| WHAT IS NEEDED |
Copy out lines with the word "este" from the material that follows.

| DATASET RECORDS |
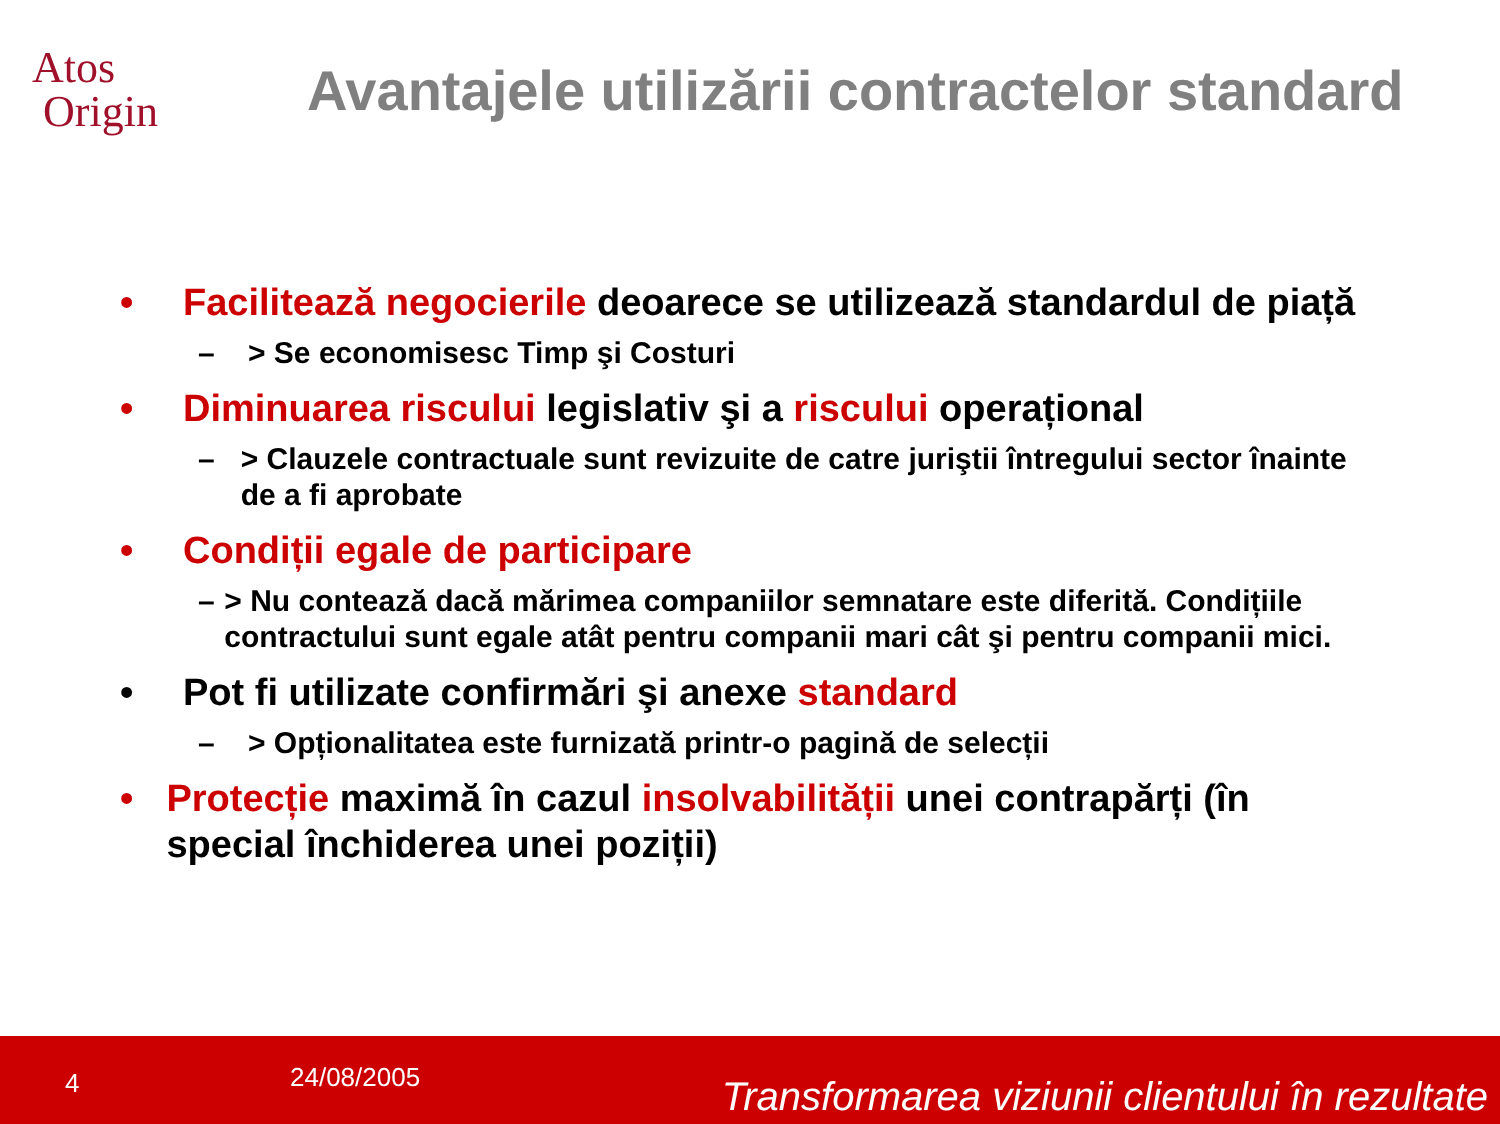Atos
Origin
Avantajele utilizării contractelor standard
• Facilitează negocierile deoarece se utilizează standardul de piață
– > Se economisesc Timp şi Costuri
• Diminuarea riscului legislativ şi a riscului operațional
– > Clauzele contractuale sunt revizuite de catre juriştii întregului sector înainte de a fi aprobate
• Condiții egale de participare
– > Nu contează dacă mărimea companiilor semnatare este diferită. Condițiile contractului sunt egale atât pentru companii mari cât şi pentru companii mici.
• Pot fi utilizate confirmări şi anexe standard
– > Opționalitatea este furnizată printr-o pagină de selecții
• Protecție maximă în cazul insolvabilității unei contrapărți (în special închiderea unei poziții)
4 24/08/2005 Transformarea viziunii clientului în rezultate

| EXERCISE ANSWER |
– > Nu contează dacă mărimea companiilor semnatare este diferită. Condițiile contractului sunt egale atât pentru companii mari cât şi pentru companii mici.
– > Opționalitatea este furnizată printr-o pagină de selecții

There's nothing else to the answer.